Wine producers in France are taking radical action - including lighting fires, and giving their plants special “tea” - to stop their vines from freezing, as record low temperatures are forecast this week.
Winemakers have lit hundreds of “crop candles” in a bid to increase the temperature around the vines.
The controlled fires can increase temperatures in the surrounding area by as much as 3C, but can cost up to €2,000-€3,000 per hectare.
One producer, Jean-Christophe Gutrin, told France 2: “The temperatures here have fallen to less than 1.5C, so it’s preferable to light [the candles]. We’re lucky, at least it’s not raining.”
But he said: “Even though we’ve put candles out, there’s no guarantee that it will work.”
Another producer, Patrick Carillon at the Domaine Fery in Côte-d'Or, has even invested in a giant fan to help warm the crop.
He said: “It takes the warmer air from higher up, and pushes it to the ground. We can raise [temperatures] by up to 2C.”
Some larger vineyards have even hired small helicopters to fly low over vines to move hotter air downwards to the soil - at a great cost.
Francois Lecaillion, technical director at the Domaine Armand Heitz in Côte-d'Or, has said that these tactics are only temporary measures, and that the industry needs to evolve if it is to face up to increasing climate challenges.
This might include planting more weather-resistant vines that flower later, and are therefore less vulnerable to late frosts and cold snaps.

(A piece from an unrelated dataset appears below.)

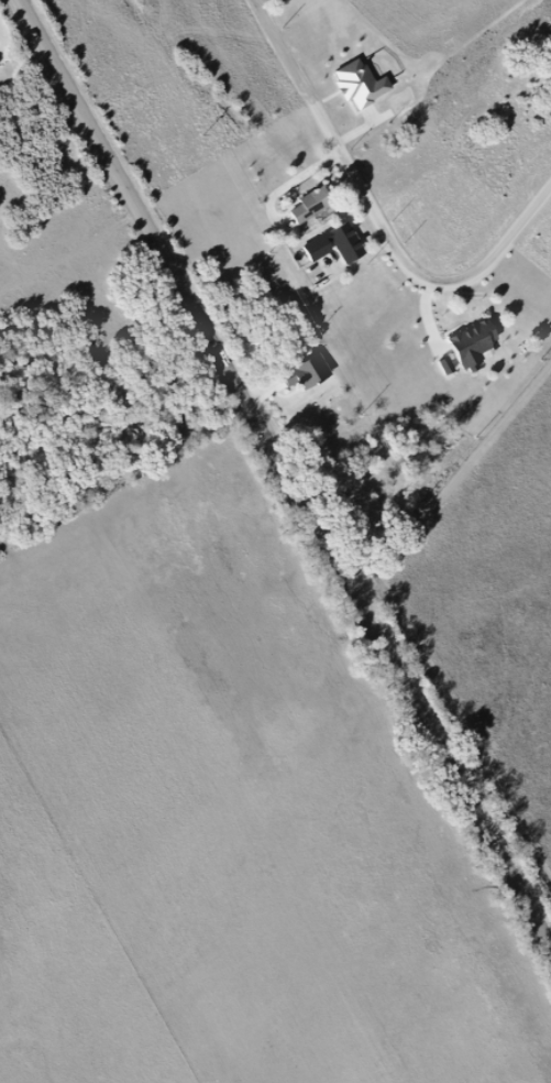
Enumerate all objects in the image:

Winemakers lighting fires to guard against the freeze (Photo: @yann_de_la_calle / Instagram)
From candles to tea
Producers in the Mâconnais region, are taking another approach: using herb tea infusions to help their vines weather the cold.
Gautier Roussille, co-manager of the Guillemot-Michel estate in Clessé, Saône-et-Loire, told FranceInfo: “We put thyme, oregano and wild sariette...then valerian and meadowsweet are added, as well as yarrow, which will help the whole solution to work. Horsetail is also added, and we sometimes use honey.
“This helps the vine to prepare for ice, by changing the composition of the sap a little, by enriching it with sugar.”
The infusion is then sprayed onto the vines at least 24 hours before the first freeze is forecast. The solution only works if the temperatures stay just below freezing but no lower, at around -2C or -1C maximum.
Mr Roussille said: ”With this solution on the plants, we can increase [temperatures] by 1-2 degrees. If it drops even lower, to around -5C, as we had in 2019, it’s not enough. It might save some plants, but not all.”
The manager has also installed antifreeze heaters at the foot of the vines, to guard against even lower temperatures in the coming days.
It comes as temperatures in France have dropped to record lows for the month of April, with the cold expected to last until this weekend and beyond - especially in the north, centre, and east.
The drop is even more noticeable given that temperatures were summer-like just a few days ago.
In Beauvais, Oise, the mercury at the town’s Meteo France station dropped from almost 25C a few days ago, to registering -6.9C last night (Tuesday April 6) - the lowest seen since records began in the town in 1944.
Less than a week ago, the town recorded a high of 24.8C - again, a record for this time of year.
Record low temperatures for April have been seen across France this week, including at Orléans: -5.4°C; Châteaudun: -6.9°C ; Creil: -5.3°C; Évreux: -4.2°C; Méaulte: -3.8°C ; Marcé: -4.8°C and Blois: -5°C.
The cold is due to what forecasters call “an arctic invasion”, as the hot air last week is chased away by a cold wind blowing from the Arctic.
Un phénomène qu'on visualise assez nettement sur cette carte aussi. https://t.co/4mnEmRo7yr— Gary Dagorn (@garydagorn) April 3, 2021
The low temperatures are expected to last until the weekend and beyond, with snow forecast for the Alps from 1,000 metres; hail and sleet predicted in the east of the country; and cold rain expected in Provence Alpes Côte d'Azur and the south.